Petrol pump

Despite 12.31ppl coming off the average price of petrol last month – the largest monthly drop on record – pump prices remain a long way off what the RAC believes are fair given current wholesale fuel costs.

But it has also praised enterprising independents who have been much more willing than supermarkets to cut their prices, and in some cases have undercut them, who “charge a fairer price for fuel and support their local communities”.

The latest RAC Fuel Watch data shows the average price of a litre of unleaded is now under 170p (169.8p) for the first time since May.

The price cuts made by retailers in August mean the average cost of filling a 55-litre fuel tank of a petrol car has dropped £6.77 in the month, from £100.16 at the start to £93.39 at the end.

But with the average weekly delivered wholesale price of petrol falling through the month to reach 124.08ppl last week, and allowing for a retailer margin of 10ppl, the RAC believes average forecourt petrol prices should actually be around 161ppl.

The last time the delivered wholesale price of petrol was at its current level was in late April, when retailers were charging on average around 162ppl.

Drivers of diesel vehicles saw 8.35p coming off the average price of a litre with the pump price ending August at 183.71ppl, a price the RAC considers is a fairer reflection of wholesale prices. This means it now costs £4.59 less to fill the fuel tank of a 55-litre car than it did a month ago, with costs down from £105.63 to £101.04.

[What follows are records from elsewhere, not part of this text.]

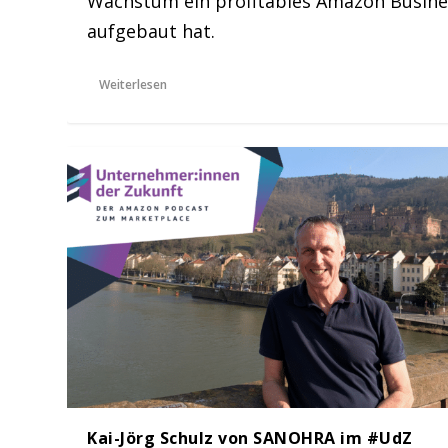
Wachstum ein profitables Amazon Busine
aufgebaut hat.
Weiterlesen
Kai-Jörg Schulz von SANOHRA im #UdZ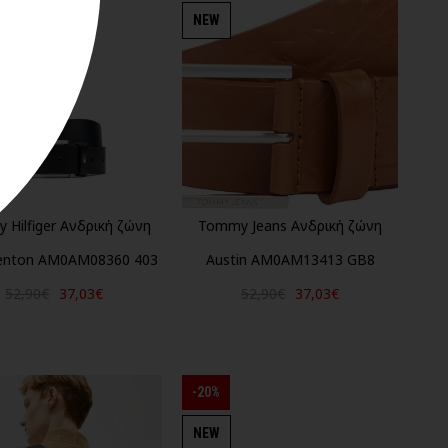
NEW
 Hilfiger Ανδρική ζώνη
Tommy Jeans Ανδρική ζώνη
enton AM0AM08360 403
Austin AM0AM13413 GB8
52,90€
37,03€
52,90€
37,03€
-20%
NEW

The RAC’s analysis show that it continues to be the case that supermarkets, which have traditionally led on fuel prices, are not necessarily the cheapest places for drivers to fill up with unleaded, with enterprising independents in some locations choosing to undercut them and charge what it believes is a fairer price.

The biggest supermarkets were charging just 1.62ppl below the average price of petrol last month (168.18ppl), compared with the typical 3ppl. It also reports that supermarkets in some parts of the country appear to be charging much less for the same fuel than in other areas.

While the cost of oil – the biggest contributor to wholesale petrol and diesel prices – fell significantly in August, down $7.67 per barrel to end the month at $92.36, upward pressures are beginning to affect prices. OPEC+, which represents many of the biggest oil producing nations, may choose to cut production at a meeting next week. If it does, oil prices may begin to rise once again. Sterling also had its worst performance against the US dollar in August since October 2016, with a pound worth just $1.16 by the month’s end, which – as fuel is traded in dollars – makes it more expensive to purchase on the wholesale market.

Analysis by the RAC in August also revealed that the UK is one of the least generous countries when it comes to supporting drivers with high petrol and diesel prices.

It contrasted the UK with France, where the French government increased its discount on fuel to 30 cents from 15 cents on 1 September, which will result in pump prices under the equivalent of £1.50ppl.

RAC spokesperson Rod Dennis said: “Twelve pence a litre is a lot to come off prices in a single month so there’s no doubt things could be worse, but in reality drivers of petrol vehicles are still invariably getting a raw deal at the pumps. For whatever reason, major retailers are choosing not to pass on in full the reductions in the wholesale price of unleaded they’ve been benefiting from for some considerable time now – and this continues to mean drivers are often paying much more every time they fill up than they should.

“By the end of August wholesale prices were lower than they were at the start of the month, so even factoring in buying cycles there is a very strong case for the biggest sellers of fuel to cut their forecourt petrol prices further. Allowing for a generous 10ppl margin, we should be seeing the petrol sold for around 161ppl.

“Some big supermarket sites aren’t too far off charging this – but there’s a real postcode lottery out there with prices varying wildly depending on where a driver is in the country. Drivers must shop around for the best deal they can, and we applaud those independent retailers who are doing their best to charge a fairer price for fuel and support their local communities through this incredibly expensive time.

“There’s also no getting away from the fact that fuel can make up a huge chunk of a household’s monthly expenditure alongside energy costs. With many people heavily dependent on the car – whether that’s to transport children now new school terms are under way again, or to see friends and family in different parts of the country – drivers need all the help that they can get. We urge the incoming prime minister to heed our calls for more financial assistance for drivers, such as a deeper cut in fuel duty, and to look carefully at the much more generous packages of help being offered to those in other countries across Europe.”